-- Task statement --
Go through the records and report each line in which the word "linejoin" occurs.
Start of Materials provided
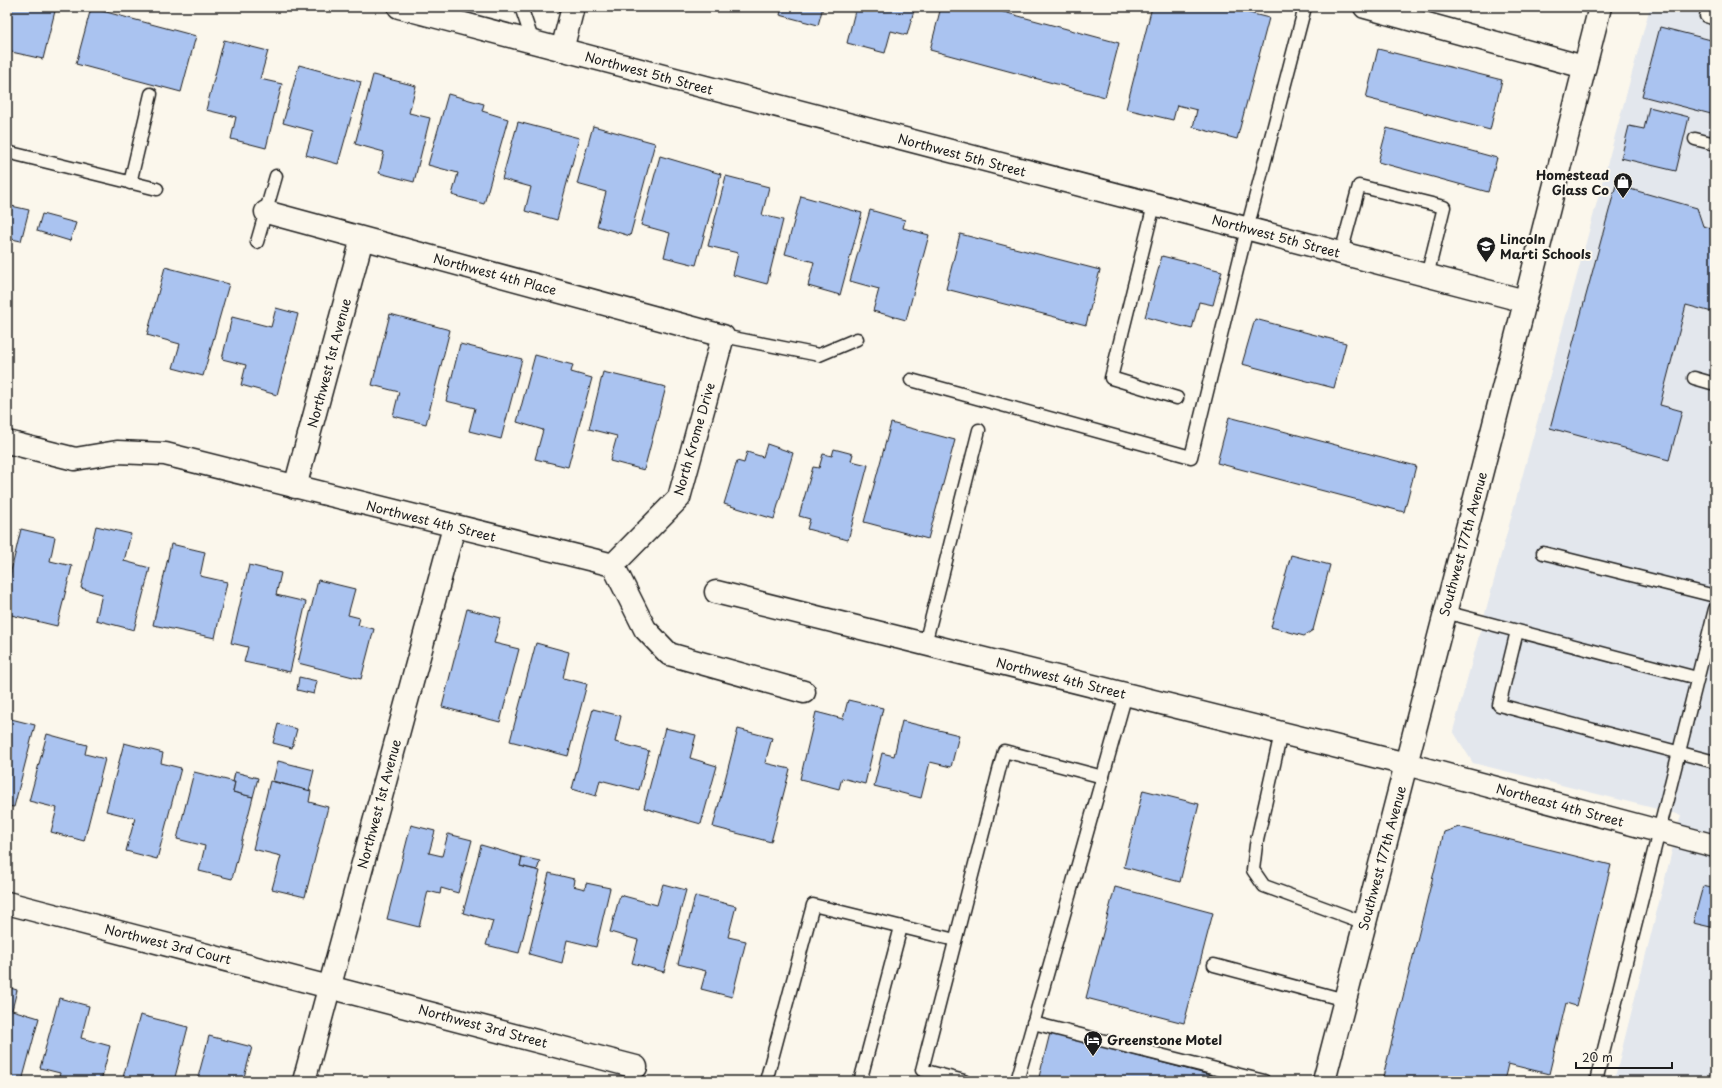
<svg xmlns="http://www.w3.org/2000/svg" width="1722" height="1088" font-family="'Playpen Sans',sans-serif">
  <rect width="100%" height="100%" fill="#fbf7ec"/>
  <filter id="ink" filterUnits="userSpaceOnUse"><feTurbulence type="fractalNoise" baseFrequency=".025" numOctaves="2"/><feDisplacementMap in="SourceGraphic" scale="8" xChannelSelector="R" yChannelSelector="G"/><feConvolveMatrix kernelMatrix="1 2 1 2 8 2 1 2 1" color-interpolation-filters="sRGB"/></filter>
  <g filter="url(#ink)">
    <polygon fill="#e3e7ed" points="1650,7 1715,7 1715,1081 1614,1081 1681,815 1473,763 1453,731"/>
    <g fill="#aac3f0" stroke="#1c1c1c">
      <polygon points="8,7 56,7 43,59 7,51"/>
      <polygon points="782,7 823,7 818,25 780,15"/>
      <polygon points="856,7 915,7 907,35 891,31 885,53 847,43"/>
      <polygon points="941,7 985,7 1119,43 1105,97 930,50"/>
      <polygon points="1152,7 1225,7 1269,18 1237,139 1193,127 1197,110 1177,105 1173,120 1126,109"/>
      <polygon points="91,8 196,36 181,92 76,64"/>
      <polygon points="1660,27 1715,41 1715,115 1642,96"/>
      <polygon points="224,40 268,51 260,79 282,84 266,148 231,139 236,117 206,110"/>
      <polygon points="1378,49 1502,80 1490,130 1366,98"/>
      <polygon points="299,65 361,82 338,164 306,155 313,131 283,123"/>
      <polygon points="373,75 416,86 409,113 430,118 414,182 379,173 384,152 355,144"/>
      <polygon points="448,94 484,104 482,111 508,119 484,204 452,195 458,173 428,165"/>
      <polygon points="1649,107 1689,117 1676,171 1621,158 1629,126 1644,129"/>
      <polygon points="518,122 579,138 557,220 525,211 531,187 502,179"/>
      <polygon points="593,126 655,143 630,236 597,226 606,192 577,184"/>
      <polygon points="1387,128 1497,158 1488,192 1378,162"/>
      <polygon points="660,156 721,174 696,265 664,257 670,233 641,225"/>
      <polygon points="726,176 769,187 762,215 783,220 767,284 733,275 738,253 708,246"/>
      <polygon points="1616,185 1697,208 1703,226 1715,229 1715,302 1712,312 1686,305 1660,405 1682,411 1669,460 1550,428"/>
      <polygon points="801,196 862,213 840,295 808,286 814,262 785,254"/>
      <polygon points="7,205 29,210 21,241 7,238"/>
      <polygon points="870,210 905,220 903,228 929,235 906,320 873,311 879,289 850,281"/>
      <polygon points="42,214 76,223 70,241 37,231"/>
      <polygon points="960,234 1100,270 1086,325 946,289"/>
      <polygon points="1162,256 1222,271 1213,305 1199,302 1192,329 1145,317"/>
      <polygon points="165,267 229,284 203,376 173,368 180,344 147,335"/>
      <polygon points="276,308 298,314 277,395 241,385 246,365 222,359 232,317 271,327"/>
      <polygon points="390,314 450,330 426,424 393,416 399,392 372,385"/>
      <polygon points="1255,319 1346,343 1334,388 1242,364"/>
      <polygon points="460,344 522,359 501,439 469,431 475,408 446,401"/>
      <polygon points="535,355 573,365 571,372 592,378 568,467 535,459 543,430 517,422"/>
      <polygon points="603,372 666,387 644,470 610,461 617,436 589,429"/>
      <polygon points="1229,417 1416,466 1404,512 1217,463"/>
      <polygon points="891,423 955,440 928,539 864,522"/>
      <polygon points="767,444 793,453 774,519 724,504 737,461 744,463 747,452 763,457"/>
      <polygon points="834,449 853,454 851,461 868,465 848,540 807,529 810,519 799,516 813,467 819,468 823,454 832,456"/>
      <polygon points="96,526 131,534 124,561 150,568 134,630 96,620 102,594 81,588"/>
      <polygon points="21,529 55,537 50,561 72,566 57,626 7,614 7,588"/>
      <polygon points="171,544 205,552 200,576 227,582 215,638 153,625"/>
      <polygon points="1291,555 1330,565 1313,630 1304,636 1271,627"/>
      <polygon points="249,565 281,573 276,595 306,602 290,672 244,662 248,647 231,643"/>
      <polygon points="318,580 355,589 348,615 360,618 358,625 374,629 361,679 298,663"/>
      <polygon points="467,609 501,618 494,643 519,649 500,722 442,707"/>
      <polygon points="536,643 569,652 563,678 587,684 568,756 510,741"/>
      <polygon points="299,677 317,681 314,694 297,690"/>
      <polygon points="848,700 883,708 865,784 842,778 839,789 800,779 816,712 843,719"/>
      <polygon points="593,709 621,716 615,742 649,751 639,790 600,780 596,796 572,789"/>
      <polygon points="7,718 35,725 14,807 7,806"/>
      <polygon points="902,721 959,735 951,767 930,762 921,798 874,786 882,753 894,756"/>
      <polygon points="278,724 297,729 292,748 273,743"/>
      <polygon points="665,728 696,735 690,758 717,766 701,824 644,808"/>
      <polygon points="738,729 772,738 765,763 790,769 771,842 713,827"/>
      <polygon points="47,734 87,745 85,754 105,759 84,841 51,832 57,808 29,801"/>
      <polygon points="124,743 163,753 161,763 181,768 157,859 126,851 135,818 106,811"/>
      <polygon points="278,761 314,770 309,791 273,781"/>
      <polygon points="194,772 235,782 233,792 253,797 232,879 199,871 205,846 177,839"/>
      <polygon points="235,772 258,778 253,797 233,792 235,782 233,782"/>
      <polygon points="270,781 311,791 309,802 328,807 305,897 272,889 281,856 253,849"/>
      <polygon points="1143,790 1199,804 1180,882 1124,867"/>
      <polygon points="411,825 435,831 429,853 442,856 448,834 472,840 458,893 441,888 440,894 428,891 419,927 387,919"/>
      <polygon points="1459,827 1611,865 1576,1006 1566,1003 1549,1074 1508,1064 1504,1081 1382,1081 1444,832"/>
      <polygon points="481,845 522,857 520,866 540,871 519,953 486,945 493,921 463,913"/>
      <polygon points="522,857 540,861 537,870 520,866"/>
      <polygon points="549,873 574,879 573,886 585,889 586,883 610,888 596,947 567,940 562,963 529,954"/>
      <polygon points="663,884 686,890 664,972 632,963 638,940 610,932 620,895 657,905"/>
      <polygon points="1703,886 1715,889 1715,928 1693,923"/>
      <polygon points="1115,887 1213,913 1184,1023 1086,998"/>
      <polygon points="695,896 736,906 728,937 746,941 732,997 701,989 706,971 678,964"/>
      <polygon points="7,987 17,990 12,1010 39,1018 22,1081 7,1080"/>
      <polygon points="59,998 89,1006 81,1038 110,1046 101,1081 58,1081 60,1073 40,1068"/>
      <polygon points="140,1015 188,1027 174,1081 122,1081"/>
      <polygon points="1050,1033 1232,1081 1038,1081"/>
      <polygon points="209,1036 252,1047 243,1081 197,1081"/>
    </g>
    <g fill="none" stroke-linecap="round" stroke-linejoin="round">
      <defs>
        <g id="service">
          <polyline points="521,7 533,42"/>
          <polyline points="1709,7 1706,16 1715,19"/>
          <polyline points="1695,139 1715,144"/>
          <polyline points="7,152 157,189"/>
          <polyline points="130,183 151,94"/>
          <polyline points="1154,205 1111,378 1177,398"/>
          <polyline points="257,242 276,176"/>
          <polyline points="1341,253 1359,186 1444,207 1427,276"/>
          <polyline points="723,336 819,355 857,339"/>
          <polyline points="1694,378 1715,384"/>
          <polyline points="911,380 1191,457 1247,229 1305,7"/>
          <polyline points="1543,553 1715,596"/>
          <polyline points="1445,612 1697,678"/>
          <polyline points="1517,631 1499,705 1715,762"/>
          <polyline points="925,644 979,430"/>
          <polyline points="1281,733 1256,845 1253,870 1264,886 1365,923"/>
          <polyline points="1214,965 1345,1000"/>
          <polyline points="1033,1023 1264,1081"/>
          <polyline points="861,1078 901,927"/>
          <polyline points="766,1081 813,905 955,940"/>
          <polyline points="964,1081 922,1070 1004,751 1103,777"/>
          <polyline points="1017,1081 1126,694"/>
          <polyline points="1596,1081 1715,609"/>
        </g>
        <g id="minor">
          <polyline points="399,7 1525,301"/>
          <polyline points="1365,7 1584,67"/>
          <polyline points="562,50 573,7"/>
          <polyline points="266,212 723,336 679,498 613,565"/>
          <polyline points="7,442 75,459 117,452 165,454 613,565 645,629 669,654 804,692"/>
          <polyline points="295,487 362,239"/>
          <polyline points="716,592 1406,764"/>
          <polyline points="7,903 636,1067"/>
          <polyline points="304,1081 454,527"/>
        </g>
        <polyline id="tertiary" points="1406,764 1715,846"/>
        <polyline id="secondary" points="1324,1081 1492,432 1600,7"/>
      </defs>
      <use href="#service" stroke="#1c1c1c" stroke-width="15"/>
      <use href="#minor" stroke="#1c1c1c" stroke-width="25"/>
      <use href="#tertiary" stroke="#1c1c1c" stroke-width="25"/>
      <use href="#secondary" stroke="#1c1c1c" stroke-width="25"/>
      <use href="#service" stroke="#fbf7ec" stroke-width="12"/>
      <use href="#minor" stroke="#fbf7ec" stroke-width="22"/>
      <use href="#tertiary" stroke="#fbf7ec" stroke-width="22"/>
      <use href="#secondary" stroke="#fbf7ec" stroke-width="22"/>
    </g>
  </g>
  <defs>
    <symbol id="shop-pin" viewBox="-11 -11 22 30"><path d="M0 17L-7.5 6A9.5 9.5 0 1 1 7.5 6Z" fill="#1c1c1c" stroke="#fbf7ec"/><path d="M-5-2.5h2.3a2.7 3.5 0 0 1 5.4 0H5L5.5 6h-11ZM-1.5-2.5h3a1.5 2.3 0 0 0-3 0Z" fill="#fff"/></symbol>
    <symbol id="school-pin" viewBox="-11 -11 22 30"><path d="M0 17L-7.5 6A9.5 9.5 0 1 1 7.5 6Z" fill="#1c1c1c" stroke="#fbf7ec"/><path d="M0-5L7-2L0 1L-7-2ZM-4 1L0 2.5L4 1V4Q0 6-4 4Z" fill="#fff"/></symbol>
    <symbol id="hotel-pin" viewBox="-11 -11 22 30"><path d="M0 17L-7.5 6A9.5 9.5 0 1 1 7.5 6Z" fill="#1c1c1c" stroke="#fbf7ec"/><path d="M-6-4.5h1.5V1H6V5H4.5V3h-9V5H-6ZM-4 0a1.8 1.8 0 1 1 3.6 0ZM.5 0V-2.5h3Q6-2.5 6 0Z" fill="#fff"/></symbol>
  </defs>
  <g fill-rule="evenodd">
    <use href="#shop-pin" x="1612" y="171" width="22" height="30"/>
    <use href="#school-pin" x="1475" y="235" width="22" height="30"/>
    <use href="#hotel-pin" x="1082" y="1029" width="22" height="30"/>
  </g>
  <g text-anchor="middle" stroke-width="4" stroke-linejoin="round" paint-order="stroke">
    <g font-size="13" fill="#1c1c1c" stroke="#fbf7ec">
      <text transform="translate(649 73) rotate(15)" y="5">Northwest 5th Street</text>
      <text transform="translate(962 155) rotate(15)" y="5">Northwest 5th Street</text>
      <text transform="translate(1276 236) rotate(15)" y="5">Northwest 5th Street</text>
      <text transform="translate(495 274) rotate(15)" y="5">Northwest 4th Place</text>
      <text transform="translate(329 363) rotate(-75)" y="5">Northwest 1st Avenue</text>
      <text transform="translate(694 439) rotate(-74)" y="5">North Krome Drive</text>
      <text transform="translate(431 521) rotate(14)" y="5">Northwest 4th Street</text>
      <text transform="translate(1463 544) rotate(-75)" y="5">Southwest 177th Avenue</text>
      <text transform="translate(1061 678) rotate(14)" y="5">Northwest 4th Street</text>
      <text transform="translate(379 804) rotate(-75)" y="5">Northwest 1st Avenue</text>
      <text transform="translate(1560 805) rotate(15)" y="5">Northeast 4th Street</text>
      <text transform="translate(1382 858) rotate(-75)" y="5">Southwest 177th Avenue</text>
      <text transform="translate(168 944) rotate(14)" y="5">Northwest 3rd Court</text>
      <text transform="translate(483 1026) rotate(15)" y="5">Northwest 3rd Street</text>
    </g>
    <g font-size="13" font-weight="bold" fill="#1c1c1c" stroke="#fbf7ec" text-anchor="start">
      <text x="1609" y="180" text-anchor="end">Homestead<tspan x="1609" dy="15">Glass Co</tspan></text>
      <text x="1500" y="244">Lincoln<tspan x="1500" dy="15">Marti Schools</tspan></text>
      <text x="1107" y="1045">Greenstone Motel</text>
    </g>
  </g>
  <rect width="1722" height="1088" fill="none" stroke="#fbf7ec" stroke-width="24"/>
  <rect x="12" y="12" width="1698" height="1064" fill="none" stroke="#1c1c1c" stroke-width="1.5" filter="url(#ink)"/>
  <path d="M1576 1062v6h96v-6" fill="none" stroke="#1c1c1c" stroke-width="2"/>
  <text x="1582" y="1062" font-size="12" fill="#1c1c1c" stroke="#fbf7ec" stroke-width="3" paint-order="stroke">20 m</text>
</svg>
End of Materials provided
-- Answer to the exercise --
    <g fill="none" stroke-linecap="round" stroke-linejoin="round">
  <g text-anchor="middle" stroke-width="4" stroke-linejoin="round" paint-order="stroke">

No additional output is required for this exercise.